Combattere insieme con un medesimo animo
Per raggiungere questo alto obiettivo dobbiamo combattere, soffrire se necessario, insieme. Pur di pareri diversi ma uniti negli obiettivi finali. Non uno contro l’altro perchè il nemico è fuori e non dentro. Nella disunione, la testimonianza di Cristo è inficiata. Il mondo osserva la Chiesa (spesso solo per criticare) e la cattiva testimonianza danneggia l’opera di Cristo. La cattiva testimonianza del singolo ferisce, mutila, offende tutta la Chiesa e ci fa apparire come una setta religiosa, fanatica ed opportunista (I Pietro 2:12, Filippesi 2:15).
Non temere gli avvresari
La storia di Israele ci riporta il “miracolo” della ricostruzione delle mura di Gerusalemme ad opera di Nehemia (6:15), in soli cinquantadue giorni. Un miracolo realizzato anche in virtù dell’unità e coesione dei guerrieri lavoratori che, sotto la guida di Nehemia, seppero riedificare le mura e nel contempo contrastare i nemici. Samballat, re della confinante Samaria e storico nemico dei Giudei, insieme con altri “disturbatori”, tentò di deprimere il popolo di Nehemia con illazioni, minacce e provocazioni (2:19). Il condottiero, alla testa del suo fedele popolo, seppe resistere e ben presto i nemici furono svergognati (4:1). La vittoria che Gesù ha conquistato sulla croce per noi, si rende possibile anche in virtù della nostra unità. Come Chiesa di Dio saremo oggetto degli attacchi del nemico. Egli userà tutti gli stratagemmi per indurci alla resa, ma, sin dall’inizio, sa che, la vittoria finale è nostra in virtù di Colui che ha l’autorità sopra ogni cosa. La sua unica speranza di vincere è minacciando la nostra resistenza. Lo scoraggiamento, la pigrizia, la critica perniciosa, ed altri atteggiamenti simili indeboliscono lo zelo spirituale. Resistiamo al diavolo ed egli fuggirà da noi (I Pietro 5:8-9).

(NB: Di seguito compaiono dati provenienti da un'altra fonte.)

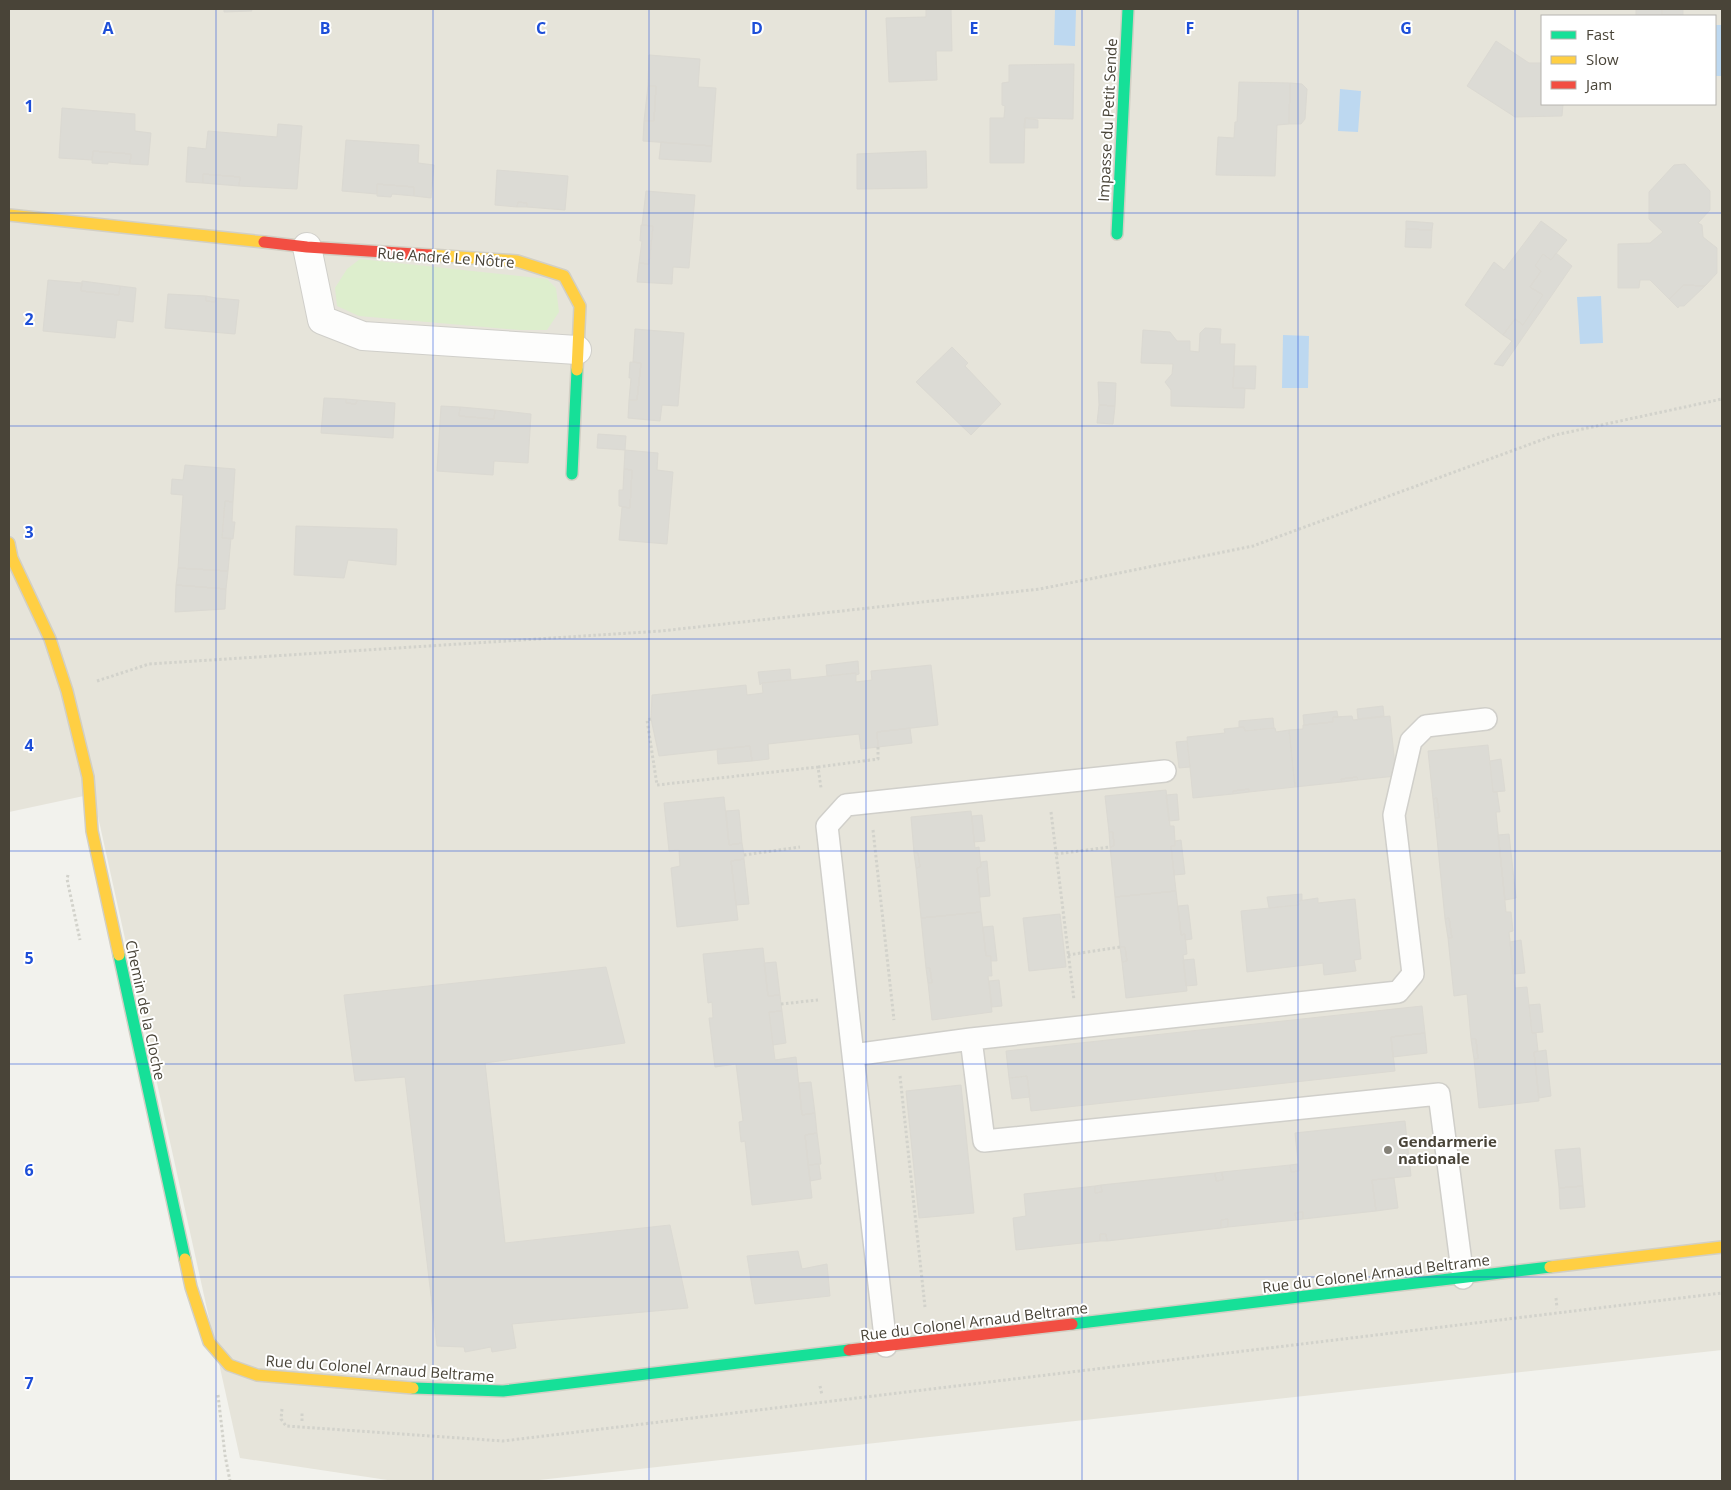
<svg xmlns="http://www.w3.org/2000/svg" width="1731" height="1490" font-family="'Open Sans',sans-serif">
	<style>
		.residential { fill: #e6e4da; fill-rule: evenodd }
		.green { fill: #ddeecd }
		.water { fill: #bdd8f0 }
		.building { fill: #dcdbd5; stroke: #dbd9d2 }
		.lines { fill: none; stroke-linecap: round; stroke-linejoin: round }
		.lane-casing { stroke: #d0cfca; stroke-width: 24 }
		.street-casing { stroke: #d0cfca; stroke-width: 30 }
		.fast-casing { stroke: #d2cfc4; stroke-width: 14 }
		.slow-casing { stroke: #d2cfc4; stroke-width: 14 }
		.jam-casing { stroke: #d2cfc4; stroke-width: 14 }
		.path { stroke: #d2d2cb; stroke-width: 3; stroke-dasharray: 2.5 2.5; stroke-linecap: butt }
		.lane { stroke: #fdfdfc; stroke-width: 21 }
		.street { stroke: #fdfdfc; stroke-width: 28 }
		.fast { stroke: #16e098; stroke-width: 11 }
		.slow { stroke: #ffcf43; stroke-width: 11 }
		.jam { stroke: #f24e42; stroke-width: 11 }
		.grid { fill: none; stroke: #1d4ed8; stroke-width: 1; stroke-opacity: 0.55 }
		.poi-dot { fill: #848177; stroke: #fff; stroke-width: 2 }
		.labels { text-anchor: middle; dominant-baseline: central; stroke-width: 4; stroke-linejoin: round; paint-order: stroke }
		.street-label { font-size: 15px; fill: #494438; stroke: #fff }
		.poi-label { font-size: 15px; font-weight: bold; fill: #494438; stroke: #fff; text-anchor: start }
		.grid-label { font-size: 16px; text-anchor: middle; font-weight: bold; fill: #1d4ed8; stroke: #fff; stroke-width: 4; stroke-linejoin: round; paint-order: stroke }
	</style>
	<rect width="100%" height="100%" fill="#f2f2ed"/>
	<path class="residential" d="M9,9H1722V1350L530,1481H394L240,1458L93,794L9,812ZM1542,16H1715V104H1542Z"/>
	<path class="green" d="M360,259L547,279L556,288L559,312L547,330H520L359,316L337,306L335,288L347,269Z"/>
	<path class="water" d="M1055,9H1076L1075,46L1054,45Z
		M1715,25H1722V76H1715Z
		M1340,89L1361,91L1358,132L1338,131Z
		M1601,296L1603,343L1580,344L1577,297Z
		M1283,335L1309,336L1308,388H1282Z"/>
	<path class="building" d="M224,9H251L252,11L224,12Z
		M926,9H951L952,51H936L937,80L889,82L886,18L926,17Z
		M1636,9H1662V15H1683V16H1636Z
		M1662,9H1683V15H1662Z
		M1496,41L1529,63H1542V104H1589H1563L1562,116L1515,117L1467,86Z
		M649,55L700,59L698,87L716,88L712,146L643,141L644,121H654L656,86H648Z
		M1074,64L1073,119L1025,118L1024,163H990V118H1004L1005,106L1002,105V83L1009,82V65Z
		M1239,82L1290,83L1289,124L1277,125L1275,176L1216,175L1218,137L1234,138L1235,122H1237Z
		M1290,83L1302,84L1307,89L1305,119L1301,124H1289Z
		M648,86H656L654,121H644Z
		M62,108L135,114V131L151,133L148,165L130,164L131,154L93,151L92,160L59,158Z
		M1025,118L1038,120V128H1024Z
		M278,124L302,126L297,189L239,186L240,177L203,174V183L186,182L188,147L206,149L208,131L277,137Z
		M346,140L419,145L418,163L434,165L431,198L414,196V187L377,184V194L342,191Z
		M661,142L712,146L711,162L659,159Z
		M93,151L131,154L130,164L108,162V164L92,163Z
		M926,151L927,188L857,189V154Z
		M1685,164L1710,191V210L1698,223L1702,225L1703,237L1717,248V273L1705,286L1684,285L1669,299L1650,280H1640L1639,288H1618V244L1650,243L1663,232L1649,219V192L1674,165Z
		M497,170L568,176L565,210L527,207V203L518,202L517,207L495,205Z
		M203,174L240,177L239,186L203,183Z
		M377,184L414,187V196L392,194L391,197L377,196Z
		M646,191L695,195L689,268L673,267L672,284L637,282L639,263L649,264L653,226L642,225Z
		M518,202L527,203V207H517Z
		M1406,221L1433,223L1432,230L1406,229Z
		M1541,221L1567,240L1551,260L1543,254L1535,266L1541,271L1530,287L1543,295L1523,325L1515,319L1503,335L1465,305L1494,262L1504,270Z
		M641,225L653,226L649,264L639,263L642,241H640Z
		M1406,229L1432,230L1431,248L1405,247Z
		M1556,253L1572,266L1503,366L1494,364L1512,341L1503,335L1515,319L1523,325L1543,295L1530,287L1541,271L1535,266L1543,254L1551,260Z
		M48,280L82,283L81,291L119,295L120,286L136,288L133,322L117,320L115,338L43,331Z
		M82,281L120,286L119,295L81,291Z
		M1684,285L1705,286L1684,306H1679L1678,308L1669,299Z
		M168,294L206,296V301L215,302L216,298L239,300L235,334L165,328Z
		M206,296L216,298L215,302L206,301Z
		M1205,328L1221,329L1220,344H1235L1233,388H1245L1244,408L1171,406V390L1165,382L1172,374L1173,364L1141,363L1143,330L1170,332L1177,341H1190V351L1199,352L1200,333Z
		M635,329L684,333L678,406L662,405L660,421L628,418L629,400H637L641,363L633,362Z
		M952,347L968,363L965,366L1001,404L971,435L916,382Z
		M630,362L641,363L637,400H629L631,378H629Z
		M1234,366H1256L1255,389L1233,388Z
		M1098,382L1116,383L1115,406L1099,405Z
		M324,398L346,399V403L356,404L357,400L395,403L393,438L321,433Z
		M346,399L357,400L356,404L346,403Z
		M1099,405L1115,406L1113,424L1097,423Z
		M441,406L460,407L459,416L494,419L495,410L531,414L528,463L494,461L493,475L437,471Z
		M460,407L495,410L494,419L459,416Z
		M598,434L626,436L625,450L597,448Z
		M625,450L658,453L657,470L673,472L667,544L619,540L622,507L630,508L632,470L624,469Z
		M185,465L235,469L233,502L225,501L222,538H231L228,571L178,568L183,495L171,494L172,479L183,480Z
		M624,469L632,470L630,508L619,506V490H623Z
		M225,501L233,502L232,522H235L233,539L222,538Z
		M296,526L397,529L396,565L348,560L344,578L294,575Z
		M178,568L228,571L226,589L176,585Z
		M176,585L226,589L225,609L175,612Z
		M858,661L859,674L856,675V673L827,676L826,665Z
		M931,665L938,725L877,732L878,747L861,749L859,734L768,744L769,759L752,761L750,746L659,756L651,719L652,695L746,685L747,695L763,693L762,683L856,673V682L872,680L871,671Z
		M790,669L791,680L762,683L760,685L758,672Z
		M1383,706L1384,716L1358,719L1357,709Z
		M1337,711L1338,717H1333V722L1304,725L1303,715Z
		M1352,716L1353,720L1390,716L1396,776L1358,780L1357,777L1341,779L1342,782L1295,787L1289,730L1303,729V725L1333,722V717Z
		M1273,718L1274,728L1245,731L1244,727H1239V721Z
		M1244,727L1245,731L1274,728H1275L1276,732L1289,730L1295,787L1249,792V789L1233,791V794L1193,798L1187,737L1225,733L1224,729Z
		M910,728L912,743L878,747L877,732Z
		M1187,741L1190,767L1179,768L1176,742Z
		M1488,745L1493,792H1497L1500,812H1496L1506,912H1511L1513,931L1509,932L1515,988L1527,987L1532,1033H1536L1538,1051L1534,1052L1539,1101L1479,1108L1474,1059H1478L1476,1039H1471L1467,994L1454,996L1448,938H1452L1449,918L1445,919L1435,818H1439L1437,798L1433,799L1428,751Z
		M750,746L752,761L718,764L717,749Z
		M1501,759L1505,791L1493,792L1490,761Z
		M1357,777L1358,780L1342,782L1341,779Z
		M1249,789V792L1233,794V791Z
		M1166,790L1170,826H1174L1175,841V846H1171L1176,891L1115,897L1110,847L1114,846L1113,832H1109L1105,796Z
		M1177,794L1179,820L1169,821L1166,795Z
		M724,797L729,845L742,843L744,855V859L731,861L738,920L677,927L671,868L680,866L679,850L669,851L664,803Z
		M1437,798L1439,818H1435L1433,799Z
		M739,810L742,843L729,845L726,811Z
		M971,811L975,848L979,847L981,867L977,868L981,912L921,918L916,868L920,867L918,853H914L911,817Z
		M982,815L985,841L974,842L972,816Z
		M1109,832H1113L1114,846L1110,847Z
		M1509,834L1516,898L1505,900L1498,835Z
		M1181,840L1185,874L1174,875L1171,846H1175V841Z
		M914,853H918L920,867L916,868Z
		M744,859L749,904L736,905L731,861Z
		M987,861L990,896L980,897L977,868L981,867V862Z
		M1176,891L1181,935L1185,934L1187,954L1183,955L1187,991L1126,998L1122,962L1127,961L1125,947H1120L1115,897Z
		M1302,894V900L1298,901L1299,905L1269,908L1267,897Z
		M1318,898V903L1355,899L1361,959L1354,960L1356,971L1324,975L1323,963L1247,972L1241,911L1299,905L1298,901Z
		M1188,905L1192,939L1185,940V934L1181,935L1178,906Z
		M981,912L986,956H991V961L992,976H988L992,1012L932,1020L928,983H932L930,968H926L921,918Z
		M1060,914L1066,967L1029,971L1023,918Z
		M1449,918L1452,938H1448L1445,919Z
		M993,926L997,961H991V956H986L983,927Z
		M1521,940L1525,973L1513,974L1510,942Z
		M1120,947H1125L1127,961L1122,962Z
		M763,948L768,996L780,995L781,1004L782,1011L769,1012L775,1060L796,1057L802,1115L815,1113L817,1133L805,1135L812,1198L752,1205L745,1141L741,1142L739,1122L743,1121L736,1064L715,1067L709,1018H713L712,1002L708,1003L703,954Z
		M1194,959L1197,985L1186,986L1183,960Z
		M776,962L780,995L768,996L764,963Z
		M606,967L625,1043L485,1063L505,1243L670,1225L688,1308L512,1324L516,1348L492,1352L491,1347L465,1352L464,1347L437,1346L405,1077L355,1081L344,995Z
		M926,968H930L932,983H928Z
		M999,980L1002,1006L992,1007L989,981Z
		M1540,1004L1543,1032L1532,1033L1529,1005Z
		M1422,1006L1425,1033L1391,1037L1395,1071L1031,1111L1027,1076L1009,1078L1006,1051Z
		M782,1011L786,1043L773,1045L769,1012Z
		M1425,1033L1427,1053L1393,1057L1391,1037Z
		M1471,1039H1476L1478,1059H1474Z
		M1546,1050L1551,1096L1539,1098L1534,1052Z
		M1027,1076L1030,1097L1012,1099L1009,1078Z
		M811,1082L815,1113L802,1115L799,1083Z
		M961,1085L974,1213L919,1218L906,1091Z
		M1405,1121L1411,1176L1372,1180L1376,1211L1303,1219V1212L1295,1213L1296,1220L1228,1227V1219L1221,1220V1228L1107,1241L1106,1234H1100V1241L1016,1250L1013,1218L1026,1216L1024,1194L1095,1186V1193L1102,1192L1101,1185L1215,1173L1216,1181L1223,1180L1222,1172L1290,1165L1291,1172L1299,1171L1295,1133Z
		M817,1133L821,1164L808,1165L805,1135Z
		M1580,1148L1583,1186L1559,1188L1555,1150Z
		M819,1164L821,1179L810,1181L808,1165Z
		M1298,1164L1299,1171L1291,1172L1290,1165Z
		M1222,1172L1223,1180L1216,1181L1215,1173Z
		M1394,1178L1398,1208L1376,1211L1372,1180Z
		M1101,1185L1102,1192L1095,1193V1186Z
		M1583,1186L1585,1207L1560,1209L1559,1188Z
		M1303,1212V1219L1296,1220L1295,1213Z
		M1228,1219V1227L1221,1228V1220Z
		M1100,1234H1106L1107,1241H1100Z
		M798,1251L802,1269L827,1264L830,1296L755,1304L747,1256Z"/>
	<g class="lines">
		<defs>
			<path id="lane" d="M971,1039L984,1141L1439,1094L1463,1278
				M853,1055L971,1039L1398,992L1413,974L1394,815L1411,741L1426,726L1486,719
				M886,1346L827,826L846,805L1165,771"/>
			<path id="street" d="M307,247L322,320L363,336L577,350"/>
			<path id="fast" d="M1117,234L1128,9
				M572,474L577,370
				M119,955L185,1259
				M1072,1324L1550,1267
				M413,1388L503,1391L849,1350"/>
			<path id="slow" d="M9,215L264,242
				M430,255L517,261L564,276L580,306L577,370
				M9,543L12,558L50,639L67,691L88,777L92,831L119,955
				M185,1259L191,1287L209,1342L229,1365L257,1375L413,1388
				M1550,1267L1722,1247"/>
			<path id="jam" d="M264,242L307,247L430,255
				M849,1350L1072,1324"/>
		</defs>
		<use href="#lane" class="lane-casing"/>
		<use href="#street" class="street-casing"/>
		<use href="#fast" class="fast-casing"/>
		<use href="#slow" class="slow-casing"/>
		<use href="#jam" class="jam-casing"/>
		<path class="path" d="M97,681L149,664L661,631L1040,589L1253,546L1555,435L1722,399
			M651,719L647,720L657,785L818,767L821,788
			M818,767L878,759V747
			M1051,812L1074,1000
			M873,830L894,1020
			M1056,854L1110,847
			M744,855L800,847
			M68,875L67,879L80,940
			M1068,955L1120,947
			M781,1004L818,1000
			M900,1076L925,1307
			M1556,1298L1557,1308
			M820,1386L822,1395
			M218,1395L225,1455L230,1481
			M282,1409L281,1419L286,1426L503,1441L1722,1293
			M302,1421V1412"/>
		<use href="#lane" class="lane"/>
		<use href="#street" class="street"/>
		<use href="#fast" class="fast"/>
		<use href="#slow" class="slow"/>
		<use href="#jam" class="jam"/>
	</g>
	<path class="grid" d="M216,9V1481M433,9V1481M649,9V1481M866,9V1481M1082,9V1481M1298,9V1481M1515,9V1481M9,213H1722M9,426H1722M9,639H1722M9,851H1722M9,1064H1722M9,1277H1722"/>
	<circle class="poi-dot" cx="1388" cy="1150" r="5"/>
	<g class="labels">
		<g class="street-label">
			<text transform="translate(1107 120) rotate(-87)">Impasse du Petit Sende</text>
			<text transform="translate(446 257) rotate(4)">Rue André Le Nôtre</text>
			<text transform="translate(146 1010) rotate(78)">Chemin de la Cloche</text>
			<text transform="translate(1376 1273) rotate(-7)">Rue du Colonel Arnaud Beltrame</text>
			<text transform="translate(974 1321) rotate(-7)">Rue du Colonel Arnaud Beltrame</text>
			<text transform="translate(380 1368) rotate(4)">Rue du Colonel Arnaud Beltrame</text>
		</g>
		<g class="poi-label">
			<text x="1398" y="1141">Gendarmerie<tspan x="1398" dy="17">nationale</tspan></text>
		</g>
	</g>
	<g class="grid-label">
		<text x="108" y="34">A</text>
		<text x="325" y="34">B</text>
		<text x="541" y="34">C</text>
		<text x="757" y="34">D</text>
		<text x="974" y="34">E</text>
		<text x="1190" y="34">F</text>
		<text x="1406" y="34">G</text>
		<text x="29" y="112">1</text>
		<text x="29" y="325">2</text>
		<text x="29" y="538">3</text>
		<text x="29" y="751">4</text>
		<text x="29" y="964">5</text>
		<text x="29" y="1176">6</text>
		<text x="29" y="1389">7</text>
	</g>
	<rect width="1731" height="1490" fill="none" stroke="#494438" stroke-width="20"/>
	<rect x="1541" y="15" width="175" height="90" fill="#ffffff" stroke="#b6b4af"/>
	<rect x="1551" y="31" width="25" height="8" fill="#16e098" stroke="#b6b4af"/>
	<text x="1586" y="40" font-size="15" fill="#494438">Fast</text>
	<rect x="1551" y="56" width="25" height="8" fill="#ffcf43" stroke="#b6b4af"/>
	<text x="1586" y="65" font-size="15" fill="#494438">Slow</text>
	<rect x="1551" y="81" width="25" height="8" fill="#f24e42" stroke="#b6b4af"/>
	<text x="1586" y="90" font-size="15" fill="#494438">Jam</text>
</svg>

Chiamati a credere e a soffrire per la causa di Cristo
E’, questo, un aspetto poco invitante dell’essere Cristiani. Nessuno vorrebbe soffrire, ma la sofferenza è condizione essenziale del credere in Cristo. Naturalmente non si tratta di patologia derivante da agenti patogeni, ma da una condizione di contrasto con ciò che è generalmente ritenuto “normale” dal mondo. Gesù lo ha detto: “Nel mondo avrete tribolazione” perchè “non siamo del mondo ed il mondo ci ha odiati” (Giovanni 16:33, Giovanni 17:14). Viviamo con orgoglio la nostra “diversità”, rallegrandoci anche perchè Dio ci ritiene degni di soffrire per la causa di Cristo (Atti 5:41).